BAR DE PROVINCIAS



Había aceptado trabajar junto a mi propia hija. Siempre vestida de negro, con aquellos enormes ojos castaños bajo un flequillo sesgado de ternura. Pequeña y valiente se sentaba frente a mí, éramos los últimos que permanecían junto a la barra de un bar de provincias. Ella había comenzado a temblar de frío y yo me alejé unos centímetros más, nuestras copas resaltaban vacías y me apresuré en pedir otra ronda. El camarero se sirvió otra para sí mientras prolongaba nuestro servicio.
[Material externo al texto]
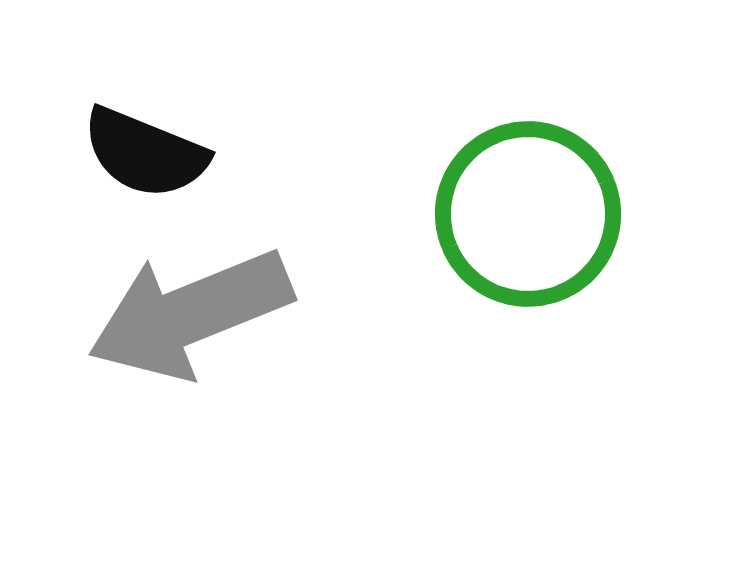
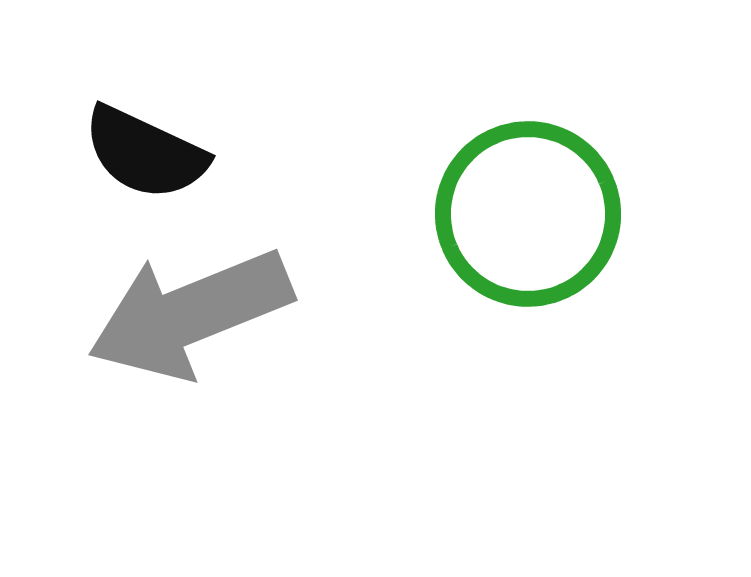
black semicircle: rotated 3 degrees clockwise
El teléfono del bar sonó varias veces y se interrumpió enseguida. La miré sin disimulo, necesitado de ella.

—Espera a que él me llame. Cavará su propia tumba si no lo hace.

Ella jugueteaba con un mechero prestado, sin prisa, entre sus dedos. Lo golpeaba contra el muslo mientras su pierna descendía una y otra vez bordeando el frío metal sobre el que descansábamos. Merecíamos aquello. A la mañana habíamos sido testigos de unas extrañas muertes en el zoo donde trabajábamos a media jornada. Un elefante había sido atormentado por una toxina mortal y una cabra había aparecido ahorcada con la soga a la que permanecía atada. Sus enormes ojos castaños aún resultaban vidriosos. Nosotros no habíamos compartido nada.

—Tengo mucho frío. Vámonos de aquí.

—Pediré una botella— Cogí su chaqueta y la coloqué sobre sus hombros desnudos. Metí la mano rápidamente bajo la barra justo cuando el teléfono del bar comenzó a sonar de nuevo. La puerta de aquel antro de provincias chirrió tras nosotros.

Una ciudad de paso, en la que siempre nos quedábamos, cada uno en nuestro lado. Al menos esta noche teníamos un par de botellas bajo el brazo. No recordábamos nada, la noche anterior había sido dura. Yo estaba allí por ella, y no sabía ver más allá de mi propia mentira. ¿Acaso no era esto una satisfacción? Sólo una persona podía cambiarlo todo, mientras nos manteníamos suspendidos sin horizontes que otear. Distracciones fáciles, desprovistas del sentido de lo bello. Se adecuaba a la gente, los satisfacía olvidándose de sí misma, asumiendo tal condena. Conforme, yo forzaba esta lucha pasajera a la que no me dispondría a renunciar hasta descubrir sus límites. Estaba agotado y mi espalda, ya curvada, reposaba cansada sobre este aire humeante y desconsiderado ante la belleza raída que dejábamos atrás a cientos de kilómetros por hora. Secuencias sucedidas y carentes de significado, lentas y espesas. Detestaba estas horas que compartíamos juntos, con gusto las hubiese arrojado al abismo del olvido, cayendo suavemente, reflejadas por mis entrañas manchadas de sus abrazos ya perdidos. Ya no era su padre. Habían pasado años desde que no la veía y pensaba que aquello podría ser permanente. Nuestros encuentros se habían reducido hasta anularse por completo. Amante de la discordia, nos había conducido a un callejón sin salida, donde yo habitaba mis noches a la hora de cierre. Su desnudez resultaba oceánica entonces, y luchaba contra mi memoria ilimitada, por nublar su rostro, detestando entonces su mandato y retrospectivo mal humor con el que siempre decidía acompañarme, minimizando nuestros esfuerzos de convertirnos en héroes encadenados sobre sus tumbas, como florecientes luces desprovistas del sentido de lo bello. Compartía entonces su discordia mientras su ángel la visitaba a destiempo. Aquel balcón con vistas a lo inaccesible e inacabado. Finalmente querría abandonarlo todo y asesinar su tiempo, por miedo a que la sobreviviese. Atrás sus afectos, atrás todo.

Mientras salíamos de aquel bar de provincias, yo me adentraba en mí mismo., descubriendo una gran verdad, que resulta también mentira.